-- Material provided --
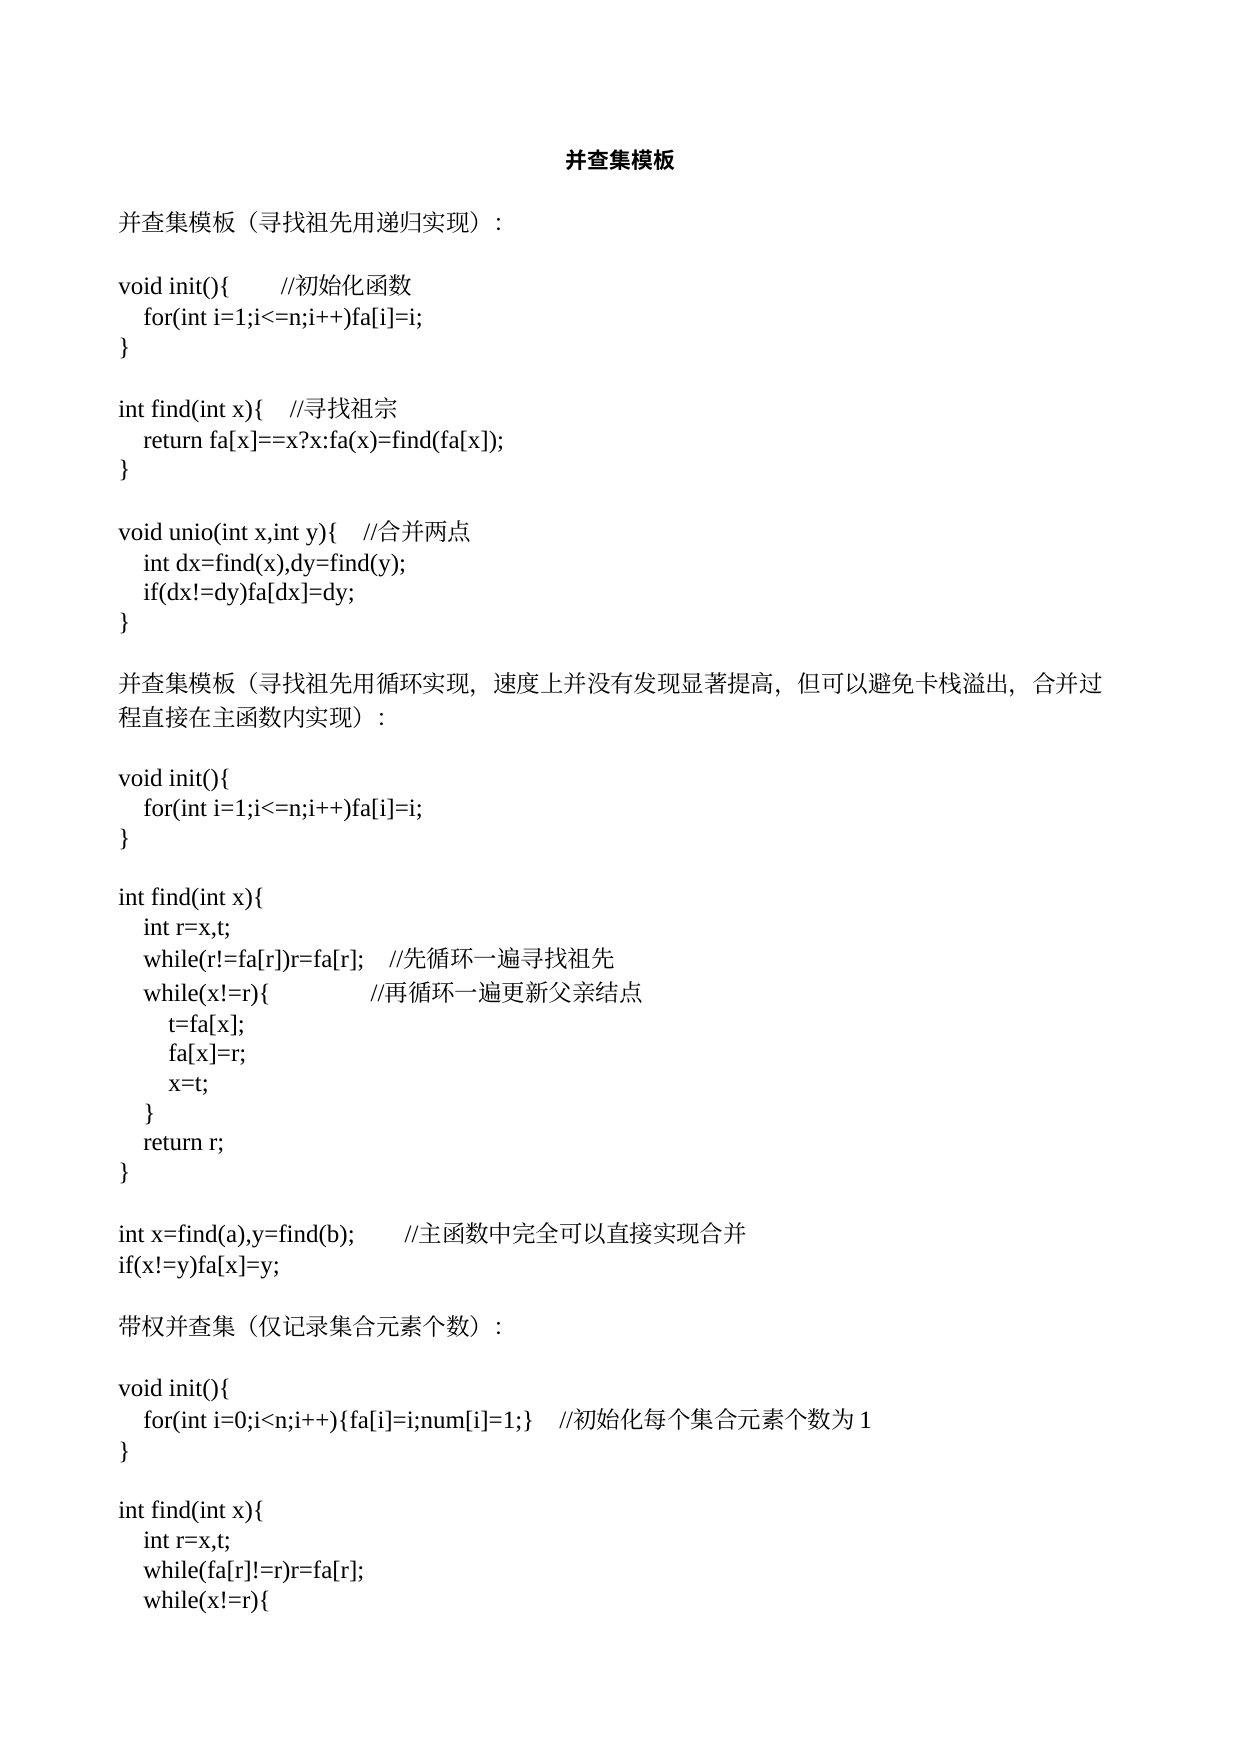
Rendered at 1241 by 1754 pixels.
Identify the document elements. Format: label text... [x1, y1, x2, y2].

text return r; [118, 1127, 1122, 1156]
text for(int i=1;i<=n;i++)fa[i]=i; [118, 301, 1122, 331]
text void init(){ [118, 762, 1122, 792]
text int r=x,t; [118, 911, 1122, 941]
text void unio(int x,int y){ //合并两点 [118, 513, 1122, 547]
text } [118, 606, 1122, 636]
text } [118, 822, 1122, 851]
text int r=x,t; [118, 1524, 1122, 1554]
text int x=find(a),y=find(b); //主函数中完全可以直接实现合并 [118, 1216, 1122, 1249]
text void init(){ //初始化函数 [118, 268, 1122, 301]
text for(int i=1;i<=n;i++)fa[i]=i; [118, 792, 1122, 822]
text if(x!=y)fa[x]=y; [118, 1249, 1122, 1279]
text } [118, 1156, 1122, 1186]
text 并查集模板（寻找祖先用递归实现）： [118, 204, 1122, 238]
text t=fa[x]; [118, 1008, 1122, 1037]
text while(r!=fa[r])r=fa[r]; //先循环一遍寻找祖先 [118, 941, 1122, 974]
text int find(int x){ //寻找祖宗 [118, 390, 1122, 424]
text while(x!=r){ [118, 1584, 1122, 1613]
text x=t; [118, 1067, 1122, 1097]
text if(dx!=dy)fa[dx]=dy; [118, 576, 1122, 606]
text for(int i=0;i<n;i++){fa[i]=i;num[i]=1;} //初始化每个集合元素个数为1 [118, 1402, 1122, 1435]
text int find(int x){ [118, 1495, 1122, 1524]
text } [118, 1097, 1122, 1127]
text void init(){ [118, 1372, 1122, 1402]
text } [118, 331, 1122, 361]
text while(fa[r]!=r)r=fa[r]; [118, 1554, 1122, 1584]
text 并查集模板（寻找祖先用循环实现，速度上并没有发现显著提高，但可以避免卡栈溢出，合并过程直接在主函数内实现）： [118, 665, 1122, 733]
text int find(int x){ [118, 881, 1122, 911]
text } [118, 454, 1122, 483]
text } [118, 1435, 1122, 1465]
text 带权并查集（仅记录集合元素个数）： [118, 1309, 1122, 1342]
text while(x!=r){ //再循环一遍更新父亲结点 [118, 974, 1122, 1008]
text fa[x]=r; [118, 1037, 1122, 1067]
text int dx=find(x),dy=find(y); [118, 547, 1122, 576]
text return fa[x]==x?x:fa(x)=find(fa[x]); [118, 424, 1122, 454]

-- Aim of the exercise --
Copy out every line of the data above word for word, and leave the pictures out of your copy.

-- Complete answer --
Rendered at 1241 by 1754 pixels.
Identify the document elements. Format: label text... [x1, y1, x2, y2].

text return r; [118, 1127, 1122, 1156]
text for(int i=1;i<=n;i++)fa[i]=i; [118, 301, 1122, 331]
text void init(){ [118, 762, 1122, 792]
text int r=x,t; [118, 911, 1122, 941]
text void unio(int x,int y){ //合并两点 [118, 513, 1122, 547]
text } [118, 606, 1122, 636]
text } [118, 822, 1122, 851]
text int r=x,t; [118, 1524, 1122, 1554]
text int x=find(a),y=find(b); //主函数中完全可以直接实现合并 [118, 1216, 1122, 1249]
text void init(){ //初始化函数 [118, 268, 1122, 301]
text for(int i=1;i<=n;i++)fa[i]=i; [118, 792, 1122, 822]
text if(x!=y)fa[x]=y; [118, 1249, 1122, 1279]
text } [118, 1156, 1122, 1186]
text 并查集模板（寻找祖先用递归实现）： [118, 204, 1122, 238]
text t=fa[x]; [118, 1008, 1122, 1037]
text while(r!=fa[r])r=fa[r]; //先循环一遍寻找祖先 [118, 941, 1122, 974]
text int find(int x){ //寻找祖宗 [118, 390, 1122, 424]
text while(x!=r){ [118, 1584, 1122, 1613]
text x=t; [118, 1067, 1122, 1097]
text if(dx!=dy)fa[dx]=dy; [118, 576, 1122, 606]
text for(int i=0;i<n;i++){fa[i]=i;num[i]=1;} //初始化每个集合元素个数为1 [118, 1402, 1122, 1435]
text int find(int x){ [118, 1495, 1122, 1524]
text } [118, 1097, 1122, 1127]
text void init(){ [118, 1372, 1122, 1402]
text } [118, 331, 1122, 361]
text while(fa[r]!=r)r=fa[r]; [118, 1554, 1122, 1584]
text 并查集模板（寻找祖先用循环实现，速度上并没有发现显著提高，但可以避免卡栈溢出，合并过程直接在主函数内实现）： [118, 665, 1122, 733]
text int find(int x){ [118, 881, 1122, 911]
text } [118, 454, 1122, 483]
text } [118, 1435, 1122, 1465]
text 带权并查集（仅记录集合元素个数）： [118, 1309, 1122, 1342]
text while(x!=r){ //再循环一遍更新父亲结点 [118, 974, 1122, 1008]
text fa[x]=r; [118, 1037, 1122, 1067]
text int dx=find(x),dy=find(y); [118, 547, 1122, 576]
text return fa[x]==x?x:fa(x)=find(fa[x]); [118, 424, 1122, 454]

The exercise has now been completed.